Explore This IssueOctober 2011
In a practice with high-volume procedures, having redundant equipment in the exam rooms, two scopes that can be cleaned and sterilized in each room, for instance, also improves efficiency, Dr. Benninger said.
Use Technology to Communicate
Scheduling and technology should support, not hinder, a physician’s efficiency. Instead of standing outside an exam room and waiting for the physician, MAs should be prepping the next patient, according to Haines. To facilitate this process, physicians and MAs need to communicate without face-to-face contact. Low-tech tools such as check-off lists and light signals “keep physicians moving from room to room in the proper sequence,” he said.

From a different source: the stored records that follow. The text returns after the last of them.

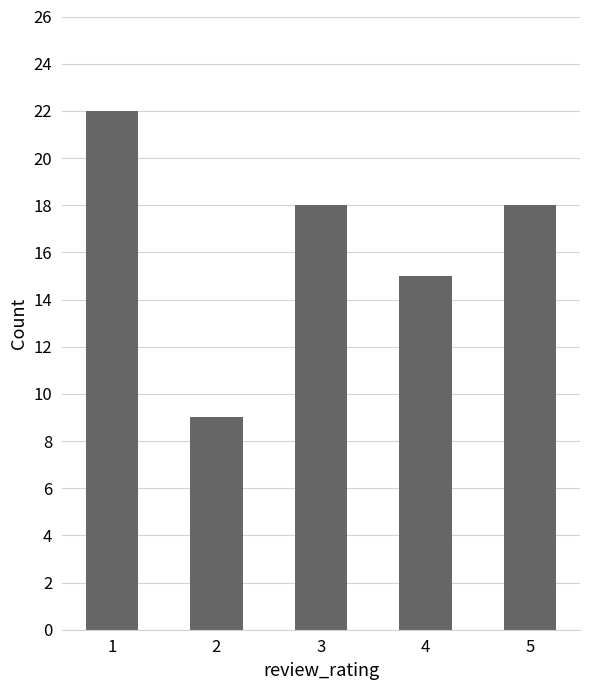

True or false: the data shows 15 at 4.

True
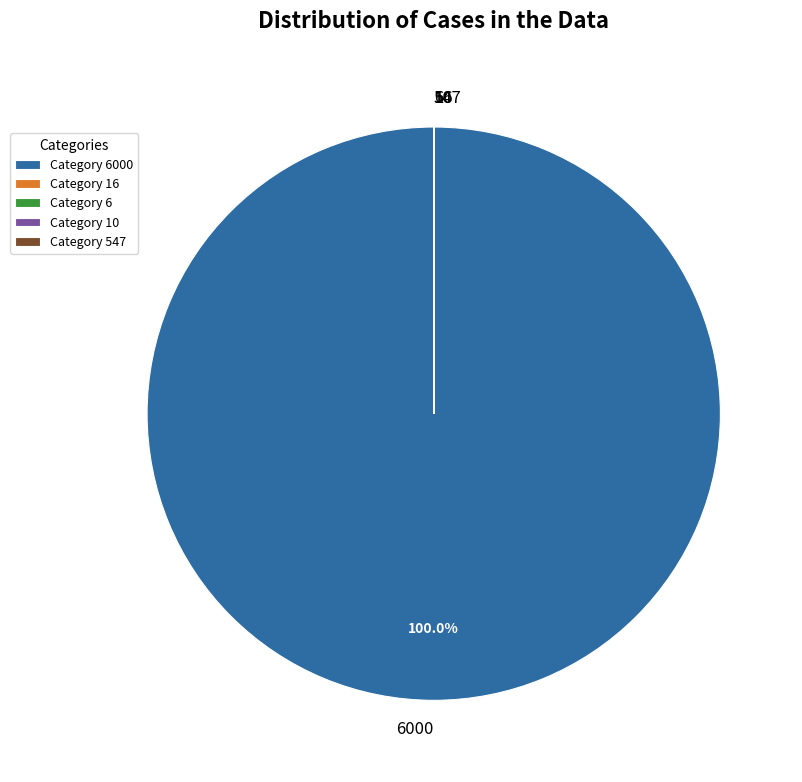

Is there a majority slice in this chart?

Yes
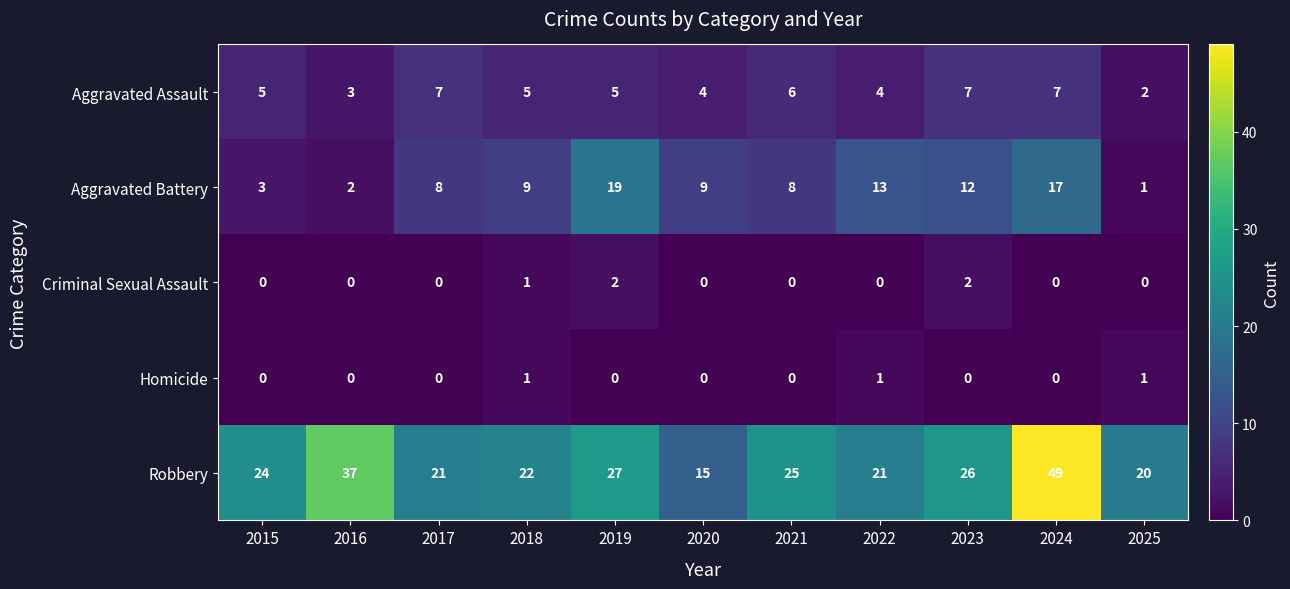

At which category is the sum across all series the highest?

2024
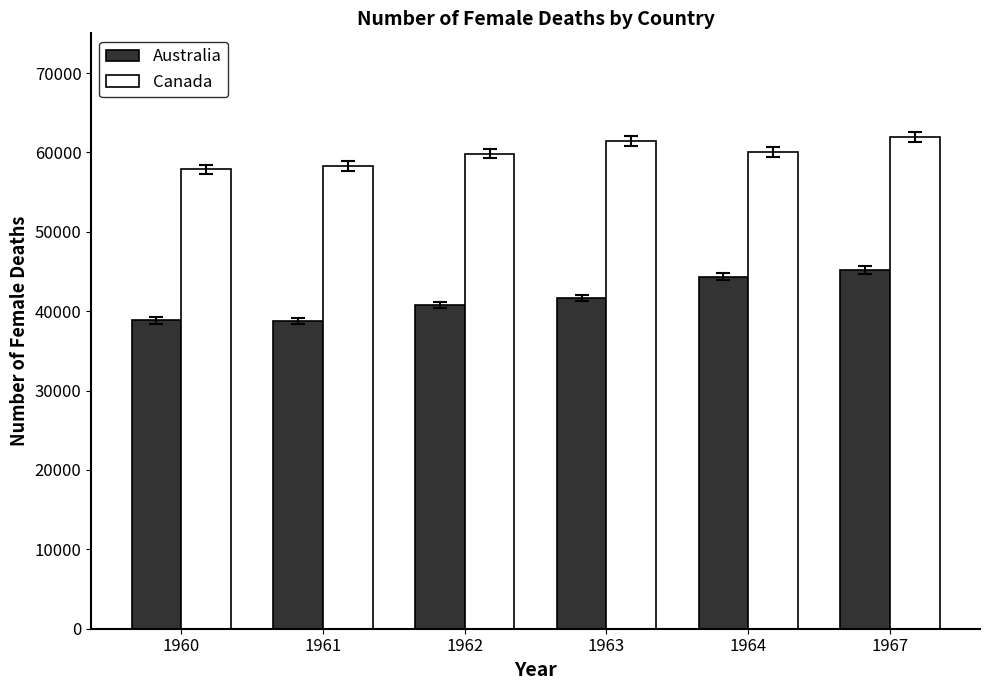

The value of Australia at 1967 is 73113. True or false?

False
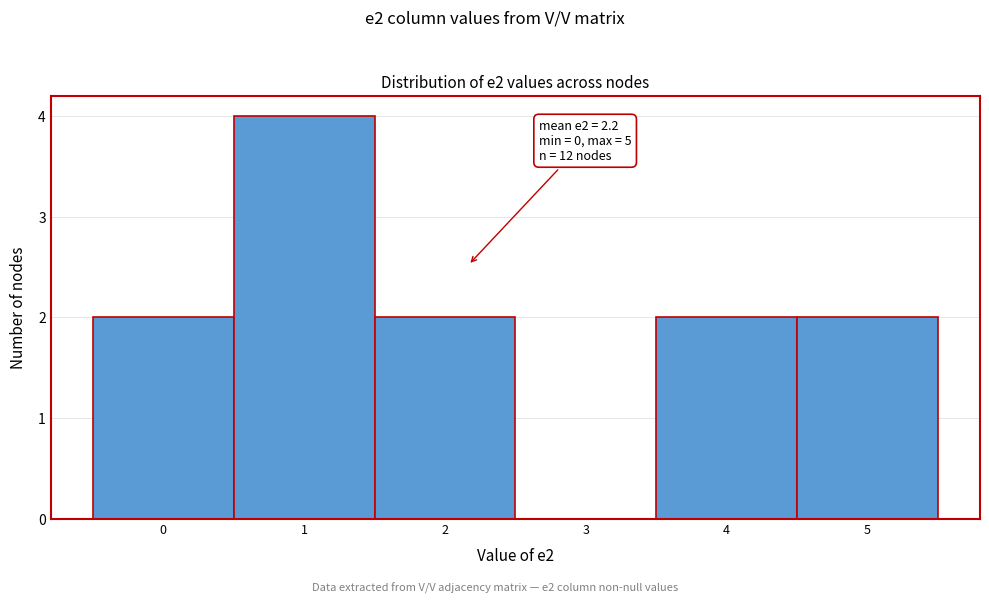

Which range on the x-axis has the tallest bar?

0.5 to 1.5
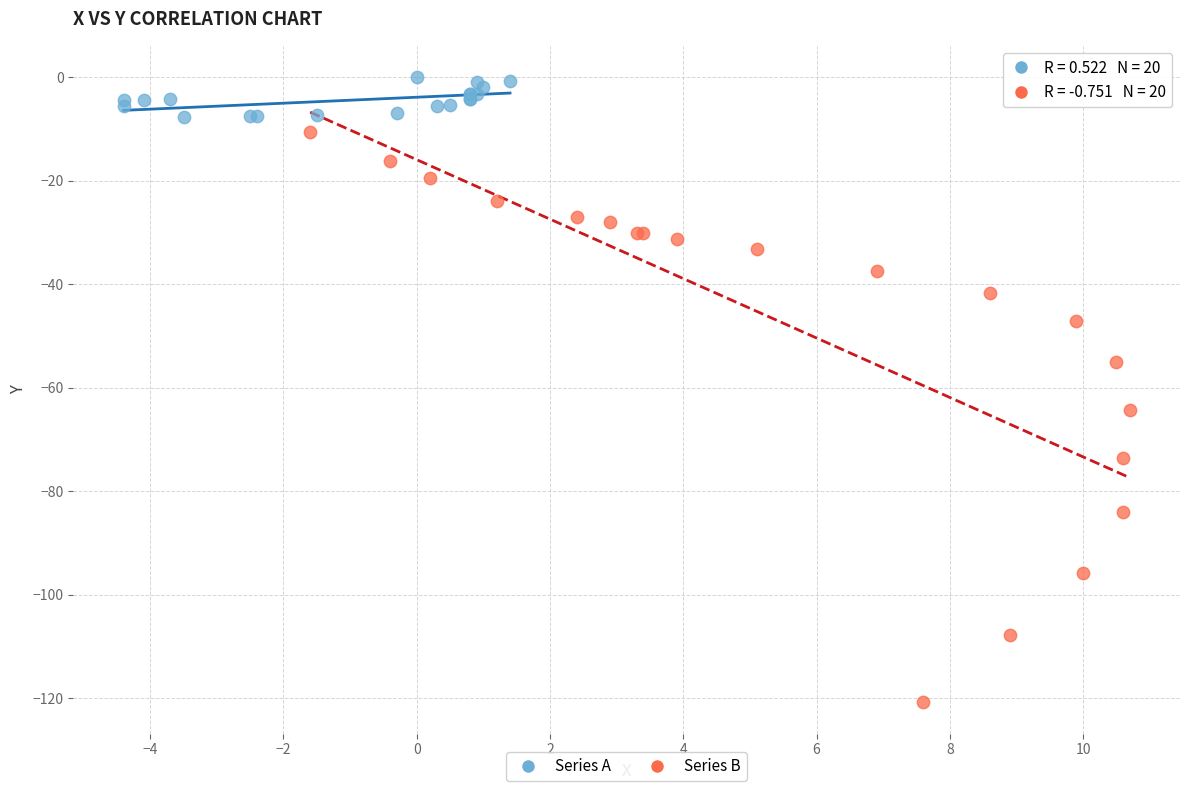

Which series reaches the minimum Y coordinate?

Series B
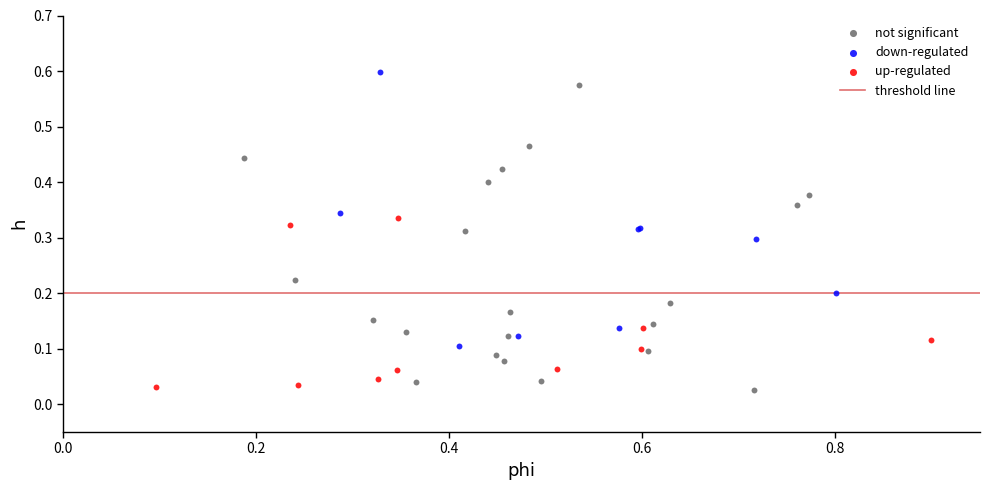

Which series has the largest Y range (max minus min)?

not significant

In contrast, electronic medical record (EMR) systems can drastically reduce physician productivity when they’re first introduced. “Many EMRs are cumbersome, so the documentation takes a lot longer than when you jotted quick notes and filed them,” Dr. Benninger said. He advises otolaryngologists using EMRs to adopt mechanisms like templating, voice-activated dictation and systems that retrieve and incorporate other chart data, such as family and social history.
Ramp Up Staffing
Inadequate staffing is the single biggest problem Haines sees in physician practices. To maximize a physician’s productivity, a practice should actually have excess capacity in its staffing levels. “In order for the doctor to be fully engaged, you want the staff always to be ahead of the doctor,” Haines said.
If an otolaryngologist can see six patients per hour and a medical assistant can prepare six patients per hour, the practice seems in balance, Haines explained. “But that system only works when everything is perfect. To maximize the physician’s effectiveness, the practice should have enough staff to prepare seven patients per hour so the doctor never waits between exams.”